Retail price per request

What the end customer effectively pays per call. Set to 0 if bundled into a flat subscription and check unit margin separately.

Typical range: $0.001–$0.05 for chat; $0.10–$2 for agent runs; $0 for free or freemium tiers.

Worked examples

Real scenarios with the math walked through line by line.

Example

B2B chatbot SaaS, GPT-4o

Scenario: 5,000 requests/day, 1,500 input tokens, 500 output tokens, $2.50/$10 pricing, 40% cache hit, $0.05/request retail.

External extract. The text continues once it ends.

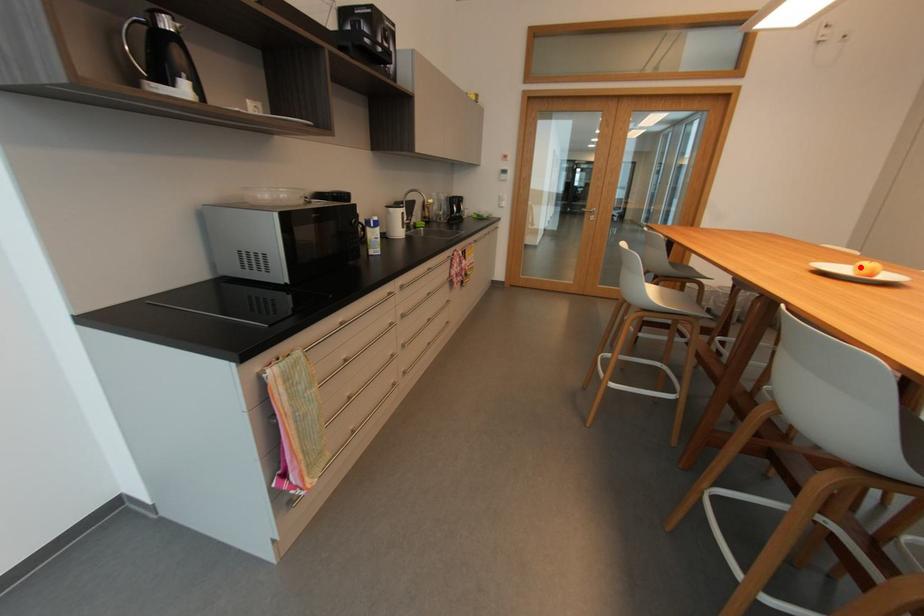
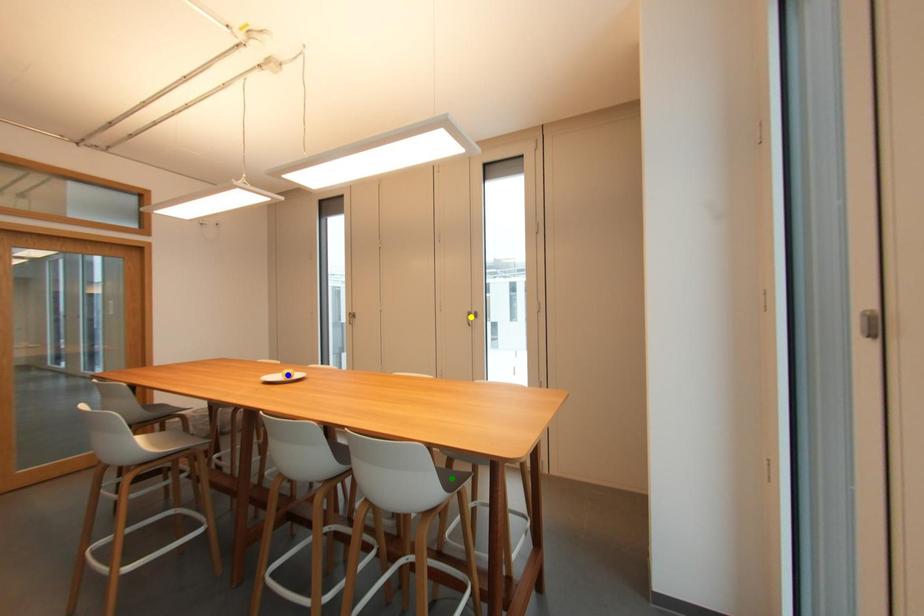
Question: I am providing you with two images of the same scene from different viewpoints. A red point is marked on the first image. You are given multiple points on the second image. Which point in image 2 is actually the same real-world point as the red point in image 1?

Math: Cached input cost = 1,500/1M × $2.50 × (0.6 + 0.4×0.2) = $0.00255. Output = 500/1M × $10 = $0.005. Cost/req ≈ $0.0076. Daily = $38. Monthly = $1,140. Monthly revenue = $7,500. Gross margin = 85%.

Outcome: Healthy. The cache discount alone saves ~$340/mo. Watch for prompt bloat — adding 2k tokens to the system message would halve your margin.

Example

High-volume classifier on Haiku

Scenario: 1M requests/day, 400 input + 80 output tokens, $0.15/$0.60 pricing, 10% cache, $0.001/request retail.

Math: Input ≈ $0.000058. Output = $0.000048. Cost/req ≈ $0.000106. Daily cost = $106. Monthly = $3,180. Monthly revenue = $30,000. Margin = 89%.

Outcome: Classifier economics work because you picked the right model. Routing this to GPT-4o would 17x your cost and erase the business.

Common mistakes

Where this calculation usually goes wrong in the real world.

Modeling cost from a single 'typical' request instead of a token distribution. Real traffic has a long tail of huge requests that dominate the bill.
Ignoring output tokens. Output is 3–5x the price of input — and most apps run with no max_tokens cap.
Counting cache discounts before measuring them. Caches only help if the same prefix gets reused within the TTL; chatty apps with unique users often see <10% hit rates.
Forgetting reasoning tokens. o1, o3, and Gemini Thinking models bill hidden reasoning as output. A 'short' answer can secretly burn 8,000 output tokens.
Comparing vendors on input price alone. Always combine input + output × your real ratio before deciding.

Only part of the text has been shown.